The Exploration of Western America, 1800-1850: An Historical Geography

By E. W. Gilbert | Go to book overview

Chapter V
THE NATURAL DRAINAGE OF
THE REGION

The navigable rivers had a very real importance in the exploration of the region, as they were routes of travel by boat and canoe. In the great plains, where many rivers were unnavigable, the traveller was nevertheless obliged to follow the course of the river to obtain water and the cottonwood tree which supplied him with wood fuel. The main expeditions were undertaken by traders, and along the rivers they found not only their prey, the valuable beaver, but also the settlements of the Indians with whom they traded.1

The continental divide between the rivers flowing to the Atlantic and the Pacific Oceans is indicated on Fig. 13. It will be seen that most of the rivers take their rise in the Rocky Mountains and flow across either the Plains or the Interior Plateaux.

The drainage on the east of the Rocky Mountains can be divided into four systems, the upper Missouri, the Platte and the Kansas, the Arkansas and the Red, and the Rio Grande and Pecos (Fig. 13).
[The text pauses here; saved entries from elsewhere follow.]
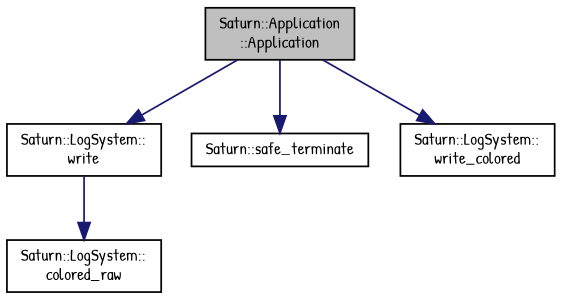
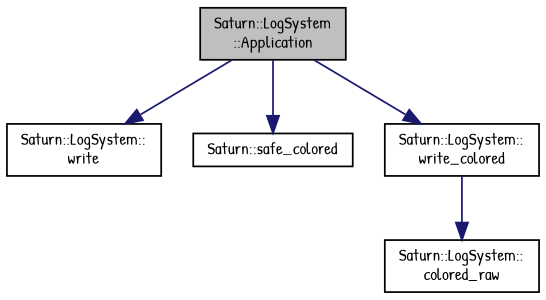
  digraph {
    fontname="Patrick Hand"
    rankdir=TB
    node [color=black fillcolor=white fontname="Patrick Hand" fontsize=10 shape=record style=filled]
    edge [color=midnightblue fontname="Patrick Hand" fontsize=10 labelfontname=Helvetica labelfontsize=10 style=solid]
-   n1 [fillcolor=grey75 fontcolor=black height=0.2 label="Saturn::Application\l::Application" width=0.4]
+   n1 [fillcolor=grey75 fontcolor=black height=0.2 label="Saturn::LogSystem\l::Application" width=0.4]
    n2 [height=0.2 label="Saturn::LogSystem::\lwrite" width=0.4]
-   n3 [height=0.2 label="Saturn::safe_terminate" width=0.4]
+   n3 [height=0.2 label="Saturn::safe_colored" width=0.4]
    n4 [height=0.2 label="Saturn::LogSystem::\lwrite_colored" width=0.4]
    n5 [height=0.2 label="Saturn::LogSystem::\lcolored_raw" width=0.4]
    n1 -> n2
    n1 -> n3
    n1 -> n4
-   n2 -> n5
+   n4 -> n5
  }
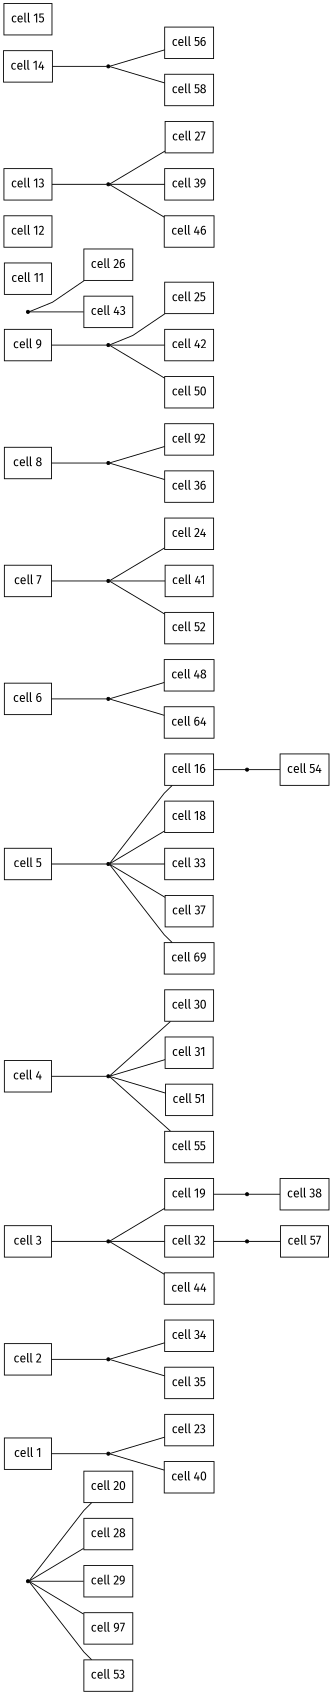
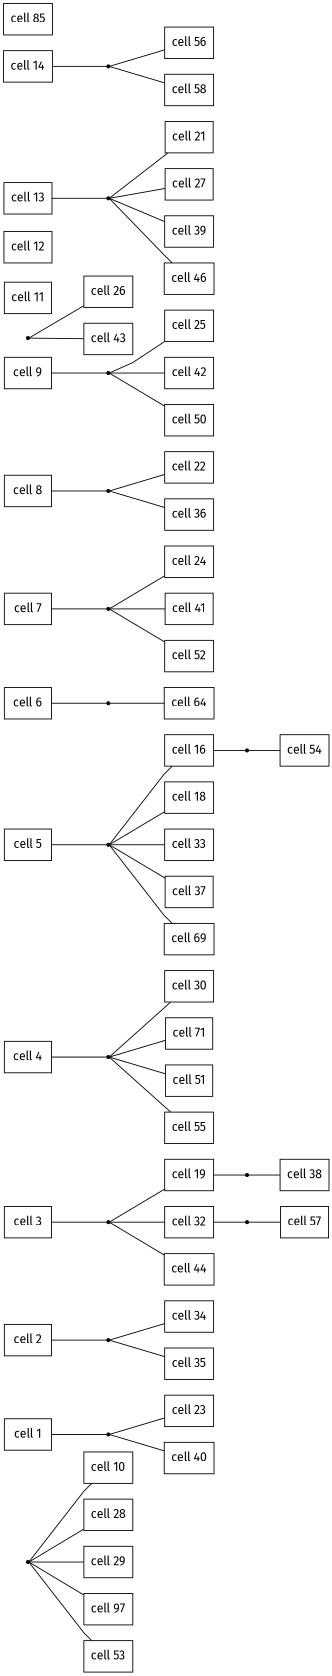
  graph {
    fontname="Fira Sans"
    rankdir=LR
    splines=polyline
    node [fontname="Fira Sans" shape=box]
    edge [fontname="Fira Sans"]
    "cell 0A" [shape=point]
-   "cell 20"
+   "cell 20" [label="cell 10"]
    "cell 28"
    "cell 29"
    n5 [label="cell 97"]
    "cell 53"
    "cell 1A" [shape=point]
    "cell 1"
    "cell 23"
    "cell 40"
    "cell 2A" [shape=point]
    "cell 2"
    "cell 34"
    "cell 35"
    "cell 3A" [shape=point]
    "cell 3"
    "cell 19"
    "cell 32"
    "cell 44"
    "cell 4A" [shape=point]
    "cell 4"
    "cell 30"
-   "cell 31"
+   "cell 31" [label="cell 71"]
    "cell 51"
    "cell 55"
    "cell 5A" [shape=point]
    "cell 5"
    "cell 16"
    "cell 18"
    "cell 33"
    "cell 37"
    n32 [label="cell 69"]
    "cell 6A" [shape=point]
    "cell 6"
-   "cell 48"
    n36 [label="cell 64"]
    "cell 7A" [shape=point]
    "cell 7"
    "cell 24"
    "cell 41"
    "cell 52"
    "cell 8A" [shape=point]
    "cell 8"
-   "cell 22" [label="cell 92"]
+   "cell 22"
    "cell 36"
    "cell 9A" [shape=point]
    "cell 9"
    "cell 25"
    "cell 42"
    "cell 50"
    "cell 10A" [shape=point]
    "cell 26"
    "cell 43"
    "cell 11"
    "cell 12"
    "cell 13A" [shape=point]
    "cell 13"
+   "cell 21"
    "cell 27"
    "cell 39"
    "cell 46"
    "cell 14A" [shape=point]
    "cell 14"
    "cell 56"
    "cell 58"
-   "cell 15"
+   "cell 15" [label="cell 85"]
    "cell 16A" [shape=point]
    "cell 54"
    "cell 19A" [shape=point]
    "cell 38"
    "cell 32A" [shape=point]
    "cell 57"
    "cell 0A" -- "cell 20"
    "cell 0A" -- "cell 28"
    "cell 0A" -- "cell 29"
    "cell 0A" -- n5
    "cell 0A" -- "cell 53"
    "cell 1A" -- "cell 23"
    "cell 1A" -- "cell 40"
    "cell 1" -- "cell 1A"
    "cell 2A" -- "cell 34"
    "cell 2A" -- "cell 35"
    "cell 2" -- "cell 2A"
    "cell 3A" -- "cell 19"
    "cell 3A" -- "cell 32"
    "cell 3A" -- "cell 44"
    "cell 3" -- "cell 3A"
    "cell 19" -- "cell 19A"
    "cell 32" -- "cell 32A"
    "cell 4A" -- "cell 30"
    "cell 4A" -- "cell 31"
    "cell 4A" -- "cell 51"
    "cell 4A" -- "cell 55"
    "cell 4" -- "cell 4A"
    "cell 5A" -- "cell 16"
    "cell 5A" -- "cell 18"
    "cell 5A" -- "cell 33"
    "cell 5A" -- "cell 37"
    "cell 5A" -- n32
    "cell 5" -- "cell 5A"
    "cell 16" -- "cell 16A"
-   "cell 6A" -- "cell 48"
    "cell 6A" -- n36
    "cell 6" -- "cell 6A"
    "cell 7A" -- "cell 24"
    "cell 7A" -- "cell 41"
    "cell 7A" -- "cell 52"
    "cell 7" -- "cell 7A"
    "cell 8A" -- "cell 22"
    "cell 8A" -- "cell 36"
    "cell 8" -- "cell 8A"
    "cell 9A" -- "cell 25"
    "cell 9A" -- "cell 42"
    "cell 9A" -- "cell 50"
    "cell 9" -- "cell 9A"
    "cell 10A" -- "cell 26"
    "cell 10A" -- "cell 43"
+   "cell 13A" -- "cell 21"
    "cell 13A" -- "cell 27"
    "cell 13A" -- "cell 39"
    "cell 13A" -- "cell 46"
    "cell 13" -- "cell 13A"
    "cell 14A" -- "cell 56"
    "cell 14A" -- "cell 58"
    "cell 14" -- "cell 14A"
    "cell 16A" -- "cell 54"
    "cell 19A" -- "cell 38"
    "cell 32A" -- "cell 57"
  }
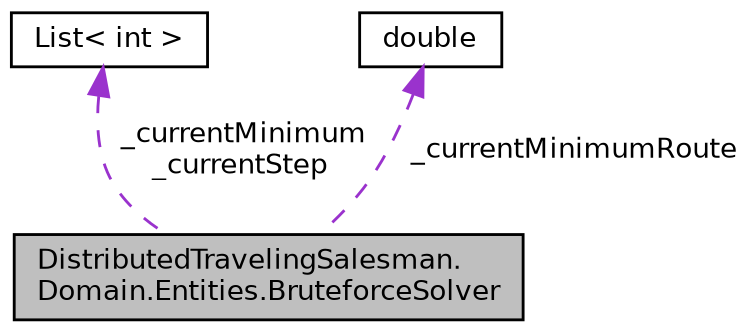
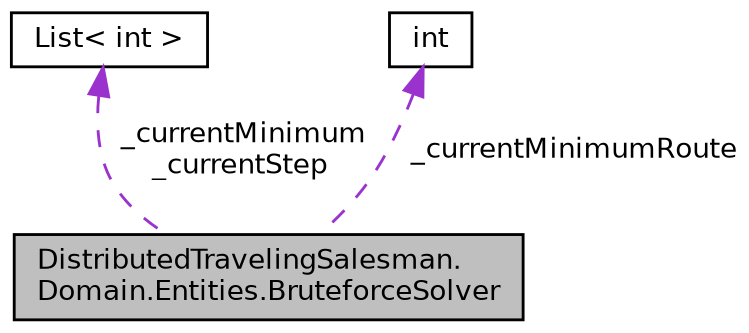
  digraph {
    node [color=black fillcolor=white fontname=Helvetica fontsize=10 shape=record style=filled]
    edge [color=darkorchid3 dir=back fontname=Helvetica fontsize=10 labelfontname=Helvetica labelfontsize=10 style=dashed]
    n1 [fillcolor=grey75 fontcolor=black height=0.2 label="DistributedTravelingSalesman.\lDomain.Entities.BruteforceSolver" width=0.4]
    n2 [height=0.2 label="List\< int \>" width=0.4]
-   n3 [height=0.2 label=double width=0.4]
+   n3 [height=0.2 label=int width=0.4]
    n2 -> n1 [label=" _currentMinimum\n_currentStep"]
    n3 -> n1 [label=" _currentMinimumRoute"]
  }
The first three systems contain tributaries of the Mississippi, but the Rio Grande and Pecos flow independently into the 6 Gulf of Mexico.

Upper Missouri . The most important of the rivers flowing on the eastern side of the Rockies is the Missouri. This river, rising in the northern mountains, a region of heavy rainfall and snowfall, has a larger supply of water than the streams which rise farther south. The river flows through the dry plains, where the rainfall is less than 20 inches. Evaporation decreases the volume of water but the river does not disappear. The Missouri

____________________
1
The Water-Supply Papers of the United States Geological Survey provide valuable modern descriptions of the drainage. See nos. 241-52, Surface Water-Supply of the United States, 1907-8. Prepared under the direction of M. O. Leighton ( 1909-10).